One example is the inventory of a miner’s will of 1613, listing his furniture, a well stocked pantry, three spinning wheels with hemp and yarn, and fodder for his 21 sheep and 3 cows. He left all goods and chattels to his wife, ‘hopeinge that she will not wasfullie and vainelie spend’ the twenty shillings in his purse. Three loyal Brassington men each gave this same considerable sum towards a monetary gift for the troubled Charles I in 1627 as Civil War drew even nearer.

With the Restoration, more rural matters had to be settled in the Manor of Brassington, where in 1663 a Court Leet fixed penalties for infringing local bye-laws – from fines of 4d for recovering a strayed animal from the pinfold, to 12d for washing any ‘noysome or filthy thinge’ at a well, or 20s for taking in anyone without putting up security to the town.

Such fines can be measured against the 5d a day earned by a lead miner in the 1720s, or his wife’s 3d for washing ore, as recorded by writer Daniel Defoe. Awed by their arduous lifestyle, he described in detail the cave which was home to a miner, his wife and five children.

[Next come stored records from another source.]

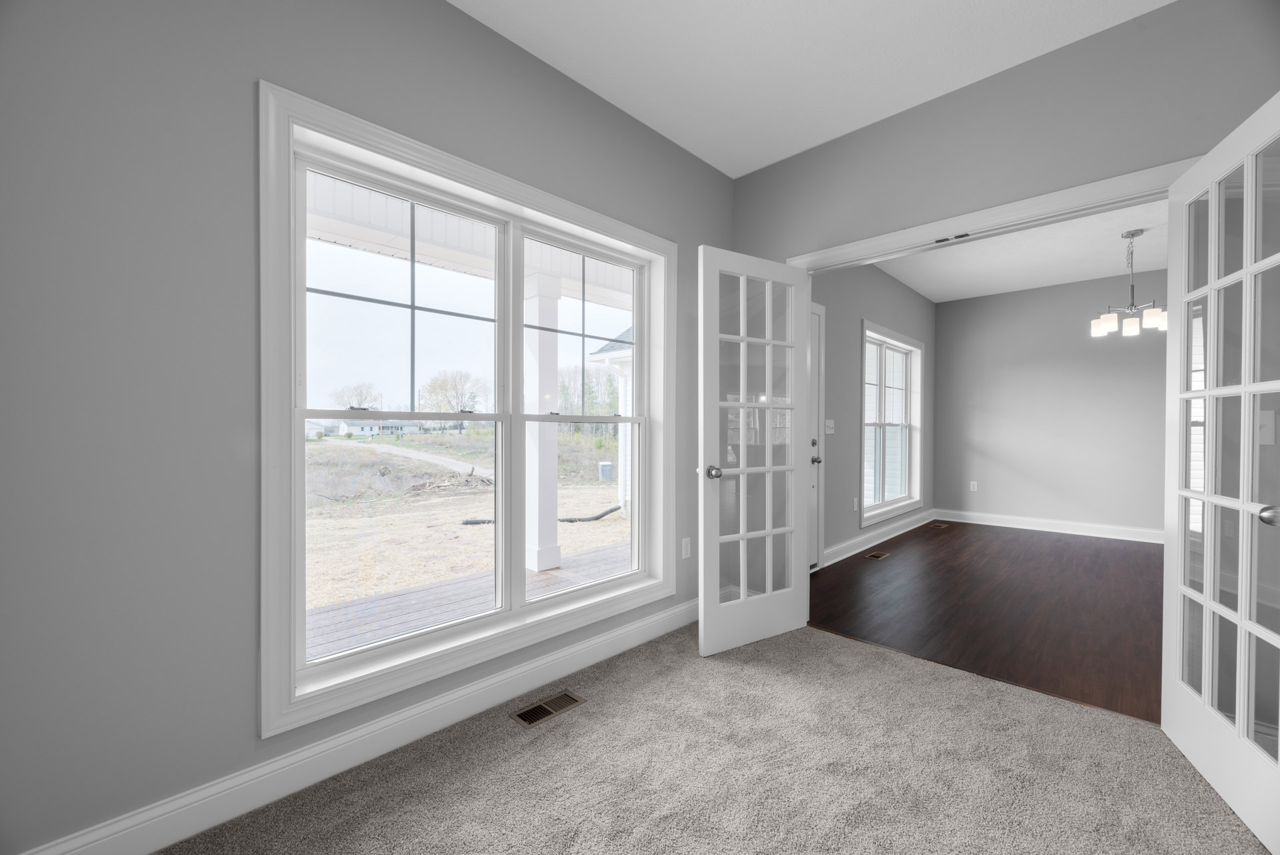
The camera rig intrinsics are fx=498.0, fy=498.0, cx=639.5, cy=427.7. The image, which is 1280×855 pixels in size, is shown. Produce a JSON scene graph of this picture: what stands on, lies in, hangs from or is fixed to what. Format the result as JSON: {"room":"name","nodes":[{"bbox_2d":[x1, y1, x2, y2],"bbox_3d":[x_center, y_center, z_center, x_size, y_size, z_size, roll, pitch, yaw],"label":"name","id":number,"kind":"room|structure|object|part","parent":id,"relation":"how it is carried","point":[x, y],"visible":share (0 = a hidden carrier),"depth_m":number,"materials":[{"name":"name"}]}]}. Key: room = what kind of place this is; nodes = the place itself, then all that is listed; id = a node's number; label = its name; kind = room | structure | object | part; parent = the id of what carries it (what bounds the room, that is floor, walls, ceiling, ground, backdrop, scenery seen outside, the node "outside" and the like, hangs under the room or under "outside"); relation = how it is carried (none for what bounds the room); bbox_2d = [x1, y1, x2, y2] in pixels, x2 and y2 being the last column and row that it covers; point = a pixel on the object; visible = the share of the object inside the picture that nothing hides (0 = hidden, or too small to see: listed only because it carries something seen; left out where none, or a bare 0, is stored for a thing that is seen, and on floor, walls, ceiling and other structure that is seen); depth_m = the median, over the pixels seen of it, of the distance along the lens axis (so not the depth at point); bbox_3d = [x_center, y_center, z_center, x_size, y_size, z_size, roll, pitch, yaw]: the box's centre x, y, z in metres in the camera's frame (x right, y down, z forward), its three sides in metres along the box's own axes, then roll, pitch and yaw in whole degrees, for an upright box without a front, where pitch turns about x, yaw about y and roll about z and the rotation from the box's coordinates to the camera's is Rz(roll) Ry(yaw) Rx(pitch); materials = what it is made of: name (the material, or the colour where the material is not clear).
{"room":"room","nodes":[
{"label":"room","id":0,"kind":"room"},
{"bbox_2d":[0,0,730,852],"bbox_3d":[0.700,-0.245,3.496,0.210,2.788,7.614,1,1,44],"label":"left wall","id":1,"kind":"structure","parent":0,"point":[442,11],"depth_m":1.36,"materials":[{"name":"grey paint"}]},
{"bbox_2d":[18,598,698,854],"bbox_3d":[-0.564,1.077,2.105,0.019,0.125,3.359,1,1,44],"label":"baseboard","id":2,"kind":"structure","parent":1,"relation":"attached to","point":[144,848],"depth_m":1.63,"materials":[{"name":"white paint"}]},
{"bbox_2d":[257,79,692,741],"bbox_3d":[-0.477,-0.063,2.149,0.140,1.916,1.870,1,1,44],"label":"window","id":3,"kind":"structure","parent":1,"relation":"in","point":[347,121],"depth_m":1.73,"materials":[{"name":"white"}]},
{"bbox_3d":[-0.797,-0.025,1.781,0.084,1.590,0.780,1,1,44],"label":"sash","id":4,"kind":"part","parent":3,"relation":"part of","materials":[{"name":"white glass"}]},
{"bbox_3d":[-0.241,-0.097,2.249,0.103,1.626,0.734,1,1,44],"label":"sash","id":5,"kind":"part","parent":3,"relation":"part of","materials":[{"name":"white glass"}]},
{"bbox_2d":[680,536,691,558],"bbox_3d":[0.269,0.694,2.885,0.015,0.119,0.073,1,1,44],"label":"wall socket","id":6,"kind":"object","parent":1,"relation":"attached to","point":[685,547],"visible":0.98,"depth_m":2.88,"materials":[{"name":"white plastic"}]},
{"bbox_2d":[160,621,1274,852],"bbox_3d":[0.425,1.194,0.709,3.557,0.102,3.833,1,1,44],"label":"carpet floor","id":7,"kind":"structure","parent":0,"point":[847,651],"depth_m":1.63,"materials":[{"name":"grey carpet"}]},
{"bbox_2d":[510,690,585,727],"bbox_3d":[-0.373,1.139,2.030,0.128,0.006,0.282,1,1,44],"label":"floor vent","id":8,"kind":"object","parent":7,"relation":"in","point":[545,709],"visible":0.96,"depth_m":2.02,"materials":[{"name":"metal"}]},
{"bbox_2d":[448,0,1169,178],"bbox_3d":[0.540,-1.647,0.954,3.493,0.126,3.629,1,1,44],"label":"ceiling","id":9,"kind":"structure","parent":0,"point":[710,158],"depth_m":2.12,"materials":[{"name":"white paint"}]},
{"bbox_2d":[812,257,936,566],"bbox_3d":[2.233,-0.237,5.002,0.188,2.784,4.483,1,1,44],"label":"left wall","id":10,"kind":"structure","parent":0,"point":[837,435],"depth_m":4.62,"materials":[{"name":"grey paint"}]},
{"bbox_2d":[808,300,825,568],"bbox_3d":[1.191,0.108,3.796,0.104,2.055,0.823,1,1,44],"label":"exterior door","id":11,"kind":"structure","parent":10,"relation":"in","point":[813,534],"depth_m":4.05,"materials":[{"name":"white paint"}]},
{"bbox_3d":[1.400,0.255,4.010,0.076,0.067,0.073,1,1,44],"label":"doorknob","id":12,"kind":"part","parent":11,"relation":"part of","materials":[{"name":"silver metal"}]},
{"bbox_2d":[824,418,835,433],"bbox_3d":[1.629,-0.017,4.249,0.018,0.118,0.155,1,1,44],"label":"light switch","id":13,"kind":"object","parent":10,"relation":"attached to","point":[827,425],"visible":0.98,"depth_m":4.24,"materials":[{"name":"white plastic"}]},
{"bbox_2d":[852,497,858,510],"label":"wall socket","id":14,"kind":"object","parent":10,"relation":"attached to","point":[855,502],"visible":0.98,"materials":[{"name":"white plastic"}]},
{"bbox_2d":[819,508,935,566],"bbox_3d":[2.478,1.085,5.102,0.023,0.131,3.559,1,1,44],"label":"baseboard","id":15,"kind":"structure","parent":10,"relation":"attached to","point":[880,531],"depth_m":4.91,"materials":[{"name":"white paint"}]},
{"bbox_2d":[859,320,923,525],"bbox_3d":[2.658,-0.045,5.355,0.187,1.929,1.819,1,1,44],"label":"window","id":16,"kind":"structure","parent":10,"relation":"in","point":[895,507],"depth_m":5.41,"materials":[{"name":"white glass"}]},
{"bbox_2d":[806,517,1164,724],"bbox_3d":[3.720,1.196,3.539,4.085,0.101,4.712,1,1,44],"label":"wood floor","id":17,"kind":"structure","parent":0,"point":[1148,554],"depth_m":3.23,"materials":[{"name":"brown wood"}]},
{"bbox_2d":[865,550,890,559],"bbox_3d":[2.142,1.144,4.482,0.118,0.005,0.291,1,1,44],"label":"floor vent","id":18,"kind":"object","parent":17,"relation":"in","point":[875,554],"visible":0.96,"depth_m":4.47,"materials":[{"name":"brown metal"}]},
{"bbox_2d":[928,521,949,528],"bbox_3d":[3.532,1.149,5.899,0.149,0.007,0.295,1,1,44],"label":"floor vent","id":19,"kind":"object","parent":17,"relation":"in","point":[938,524],"visible":0.98,"depth_m":5.88,"materials":[{"name":"brown metal"}]},
{"bbox_2d":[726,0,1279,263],"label":"right wall","id":20,"kind":"structure","parent":0,"point":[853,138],"depth_m":2.20,"materials":[{"name":"grey paint"}]},
{"bbox_2d":[785,157,1195,271],"bbox_3d":[1.566,0.135,2.436,1.809,2.192,0.170,1,1,44],"label":"door frame","id":21,"kind":"structure","parent":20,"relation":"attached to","point":[1085,188],"depth_m":2.23,"materials":[{"name":"white paint"}]},
{"bbox_2d":[696,245,811,657],"bbox_3d":[0.612,0.112,2.634,0.726,2.032,0.173,0,1,-31],"label":"french door","id":22,"kind":"structure","parent":21,"relation":"attached to","point":[743,601],"depth_m":2.60,"materials":[{"name":"white"}]},
{"bbox_3d":[0.368,0.223,2.501,0.073,0.067,0.099,0,1,-31],"label":"doorknob","id":23,"kind":"part","parent":22,"relation":"part of","materials":[{"name":"silver metal"}]},
{"bbox_2d":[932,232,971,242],"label":"door catch","id":24,"kind":"object","parent":21,"relation":"attached to","point":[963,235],"visible":0.94,"depth_m":2.40,"materials":[{"name":"metal"}]},
{"bbox_2d":[1161,92,1279,854],"bbox_3d":[1.844,0.117,1.550,0.172,2.045,0.763,0,1,26],"label":"french door","id":25,"kind":"structure","parent":21,"relation":"attached to","point":[1249,270],"depth_m":1.57,"materials":[{"name":"white"}]},
{"bbox_3d":[1.768,0.244,1.391,0.075,0.058,0.070,0,1,26],"label":"doorknob","id":26,"kind":"part","parent":25,"relation":"part of","materials":[{"name":"silver metal"}]},
{"bbox_2d":[875,197,1165,301],"bbox_3d":[3.831,-1.643,3.396,4.492,0.126,4.538,1,1,44],"label":"dining room ceiling","id":27,"kind":"structure","parent":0,"point":[1043,280],"depth_m":4.60,"materials":[{"name":"white paint"}]},
{"bbox_2d":[1091,228,1165,336],"bbox_3d":[3.980,-1.177,4.035,0.435,0.795,0.442,1,1,44],"label":"chandelier","id":28,"kind":"object","parent":27,"relation":"hanging from","point":[1161,313],"visible":0.97,"depth_m":4.00,"materials":[{"name":"silver metal"}]},
{"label":"shade","id":29,"kind":"part","parent":28,"relation":"part of","materials":[{"name":"white glass"}]},
{"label":"shade","id":30,"kind":"part","parent":28,"relation":"part of","materials":[{"name":"white glass"}]},
{"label":"shade","id":31,"kind":"part","parent":28,"relation":"part of","materials":[{"name":"white glass"}]},
{"bbox_2d":[931,266,1168,538],"bbox_3d":[5.325,-0.225,4.916,4.393,2.759,0.166,1,1,44],"label":"dining back wall","id":32,"kind":"structure","parent":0,"point":[1015,295],"depth_m":5.51,"materials":[{"name":"grey paint"}]},
{"bbox_2d":[968,480,977,490],"bbox_3d":[4.071,0.713,6.083,0.072,0.121,0.010,1,1,44],"label":"wall socket","id":33,"kind":"object","parent":32,"relation":"attached to","point":[975,487],"visible":0.99,"depth_m":6.08,"materials":[{"name":"white plastic"}]},
{"bbox_2d":[936,508,1161,543],"bbox_3d":[5.121,1.102,5.077,3.805,0.128,0.019,1,1,44],"label":"baseboard","id":34,"kind":"structure","parent":32,"relation":"attached to","point":[1068,531],"depth_m":5.54,"materials":[{"name":"white paint"}]},
{"bbox_2d":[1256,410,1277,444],"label":"light switch","id":35,"kind":"object","parent":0,"point":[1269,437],"visible":0.73,"depth_m":1.70,"materials":[{"name":"white plastic"}]},
{"label":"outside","id":36,"kind":"structure","parent":0,"visible":0},
{"bbox_2d":[303,428,627,626],"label":"ground","id":37,"kind":"structure","parent":36,"point":[485,527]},
{"bbox_2d":[330,380,380,409],"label":"tree","id":38,"kind":"object","parent":37,"relation":"on","point":[349,407],"visible":0.71,"materials":[{"name":"plant"}]},
{"bbox_2d":[334,416,422,436],"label":"house","id":39,"kind":"structure","parent":37,"relation":"on","point":[357,427],"materials":[{"name":"white paint"}]},
{"bbox_2d":[314,436,486,477],"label":"driveway","id":40,"kind":"structure","parent":37,"relation":"on","point":[424,457],"materials":[{"name":"grey concrete"}]},
{"bbox_2d":[417,369,485,423],"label":"tree","id":41,"kind":"object","parent":37,"relation":"on","point":[434,387],"visible":0.86,"materials":[{"name":"green plant"}]},
{"bbox_2d":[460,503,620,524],"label":"hose","id":42,"kind":"object","parent":37,"relation":"on","point":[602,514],"visible":0.47,"depth_m":8.90,"materials":[{"name":"black"}]},
{"bbox_2d":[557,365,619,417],"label":"tree","id":43,"kind":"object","parent":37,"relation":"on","point":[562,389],"visible":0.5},
{"bbox_2d":[597,460,613,480],"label":"utility box","id":44,"kind":"object","parent":37,"relation":"on","point":[607,467],"visible":0.88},
{"bbox_2d":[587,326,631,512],"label":"neighboring house","id":45,"kind":"structure","parent":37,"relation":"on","point":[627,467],"materials":[{"name":"white paint"}]},
{"bbox_2d":[304,170,636,310],"bbox_3d":[-1.085,-1.383,3.225,2.526,0.373,6.886,1,1,44],"label":"porch ceiling","id":46,"kind":"structure","parent":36,"point":[454,265],"depth_m":3.42,"materials":[{"name":"white paint"}]},
{"label":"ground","id":47,"kind":"structure","parent":36,"visible":0},
{"bbox_2d":[306,536,635,657],"bbox_3d":[-0.867,1.440,3.037,2.252,0.482,5.275,1,1,44],"label":"porch deck","id":48,"kind":"structure","parent":47,"relation":"on","point":[487,579],"depth_m":3.33,"materials":[{"name":"wood"}]},
{"bbox_2d":[521,269,563,574],"bbox_3d":[-0.838,-0.024,4.218,0.263,2.441,0.267,1,1,44],"label":"porch column","id":49,"kind":"structure","parent":48,"relation":"on","point":[555,551],"depth_m":4.14,"materials":[{"name":"white paint"}]}
]}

However, many eighteenth-century miners owned their workings and built stone cottages in the village, while those who struck really lucky had a larger house to show for it. Wealth brought by the industry’s heyday enabled some to bequeath charities, providing money for the needy, or to educate poor children. Young children, the disabled and the aged were among the 74 parishioners helped in 1803 when the Poor Rate realised £347.14s.7d. Between 1820/50 paupers were employed at the workhouse, the House of Industry on Town Street, now Tudor House.

Ale for the poor house

Numerous nineteenth-century accounts have come from the Miners’ Arms pub where the Barmote Courts were held and where the lead miners carried out most of their financial transactions. The entrepreneurial landlord opened 24 hours a day but not just to sell ale; he provided cash loans, set up credit and bartered everything from an exchange of services to farm produce. The account of Thomas Toplis, churchwarden, lists ale to his son, to the vicar, to the bell ringers on Christmas Day 1815, and to five shillings worth for the Poor House. We find that Mr. Charlton, the Poor House overseer, had a loan of £10, his servant had £6, there was a fireplace at £11 and a supply of books. Eventually the account was reduced when the innkeeper took a stack of hay and a cart rope! One William Greatorex of Wirksworth squared his account by making a round stool for the inn.

The Miners’ Arms is still in business, but the population of Brassington is back to around six hundred as it was two centuries ago, after peaking at eight hundred in 1870. Some families are traceable to the fourteenth century, and the local books provide an ideal start to family tree work.